:: SUPPLIED RECORDS
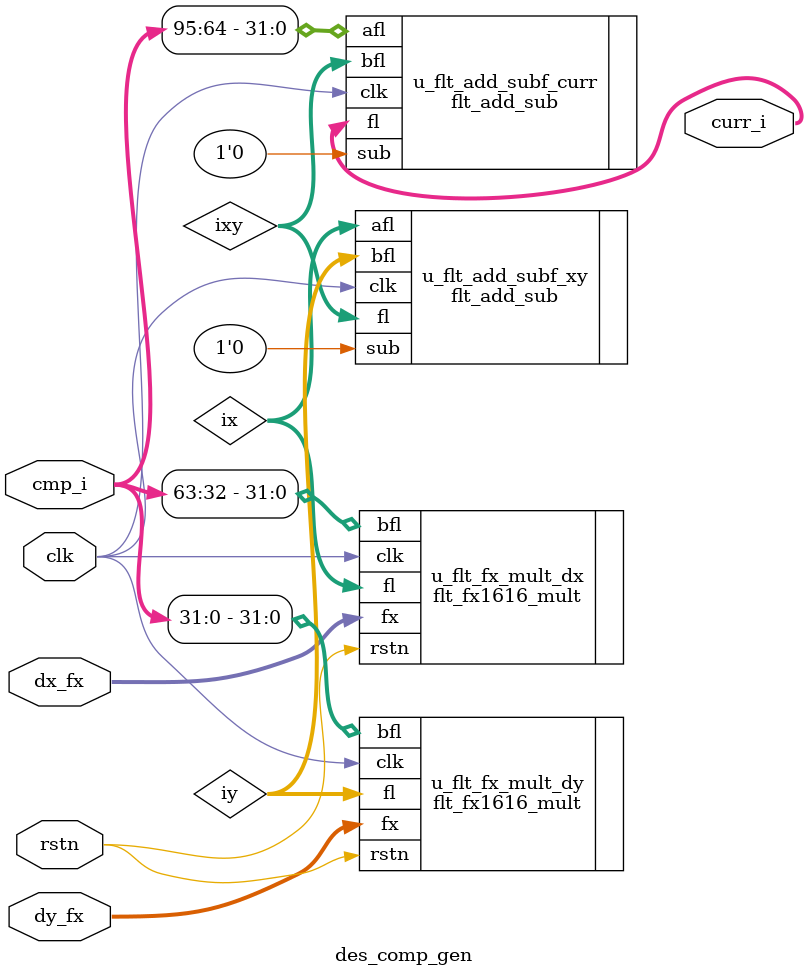
<source format=v>

`timescale 1 ps / 1 ps

module des_comp_gen
	(
	input		clk,
	input		rstn,
	input	[31:0]	dx_fx,		// 16.16
	input	[31:0]	dy_fx,		// 16.16
	input	[95:0]	cmp_i,

	output	[31:0]	curr_i
	);


wire	[31:0]	ix;
wire	[31:0]	iy;
wire	[31:0]	ixy;

flt_fx1616_mult u_flt_fx_mult_dx
	(
	.clk		(clk),
	.rstn		(rstn),
	.fx		(dx_fx),
	.bfl		(cmp_i[63:32]),
	.fl		(ix)
	);

flt_fx1616_mult u_flt_fx_mult_dy
	(
	.clk		(clk),
	.rstn		(rstn),
	.fx		(dy_fx),
	.bfl		(cmp_i[31:0]),
	.fl		(iy)
	);

flt_add_sub u_flt_add_subf_xy
	(
	.clk		(clk),
	.sub		(1'b0),
	.afl		(ix),
	.bfl		(iy),
	.fl		(ixy)
	);

flt_add_sub u_flt_add_subf_curr
	(
	.clk		(clk),
	.sub		(1'b0),
	.afl		(cmp_i[95:64]),
	.bfl		(ixy),
	.fl		(curr_i)
	);

endmodule

</source>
::::
**ACTIVITY**: The records must be restated word for word, apart from any images.

**RESULT BELOW**:
<source format=v>

`timescale 1 ps / 1 ps

module des_comp_gen
	(
	input		clk,
	input		rstn,
	input	[31:0]	dx_fx,		// 16.16
	input	[31:0]	dy_fx,		// 16.16
	input	[95:0]	cmp_i,

	output	[31:0]	curr_i
	);


wire	[31:0]	ix;
wire	[31:0]	iy;
wire	[31:0]	ixy;

flt_fx1616_mult u_flt_fx_mult_dx
	(
	.clk		(clk),
	.rstn		(rstn),
	.fx		(dx_fx),
	.bfl		(cmp_i[63:32]),
	.fl		(ix)
	);

flt_fx1616_mult u_flt_fx_mult_dy
	(
	.clk		(clk),
	.rstn		(rstn),
	.fx		(dy_fx),
	.bfl		(cmp_i[31:0]),
	.fl		(iy)
	);

flt_add_sub u_flt_add_subf_xy
	(
	.clk		(clk),
	.sub		(1'b0),
	.afl		(ix),
	.bfl		(iy),
	.fl		(ixy)
	);

flt_add_sub u_flt_add_subf_curr
	(
	.clk		(clk),
	.sub		(1'b0),
	.afl		(cmp_i[95:64]),
	.bfl		(ixy),
	.fl		(curr_i)
	);

endmodule

</source>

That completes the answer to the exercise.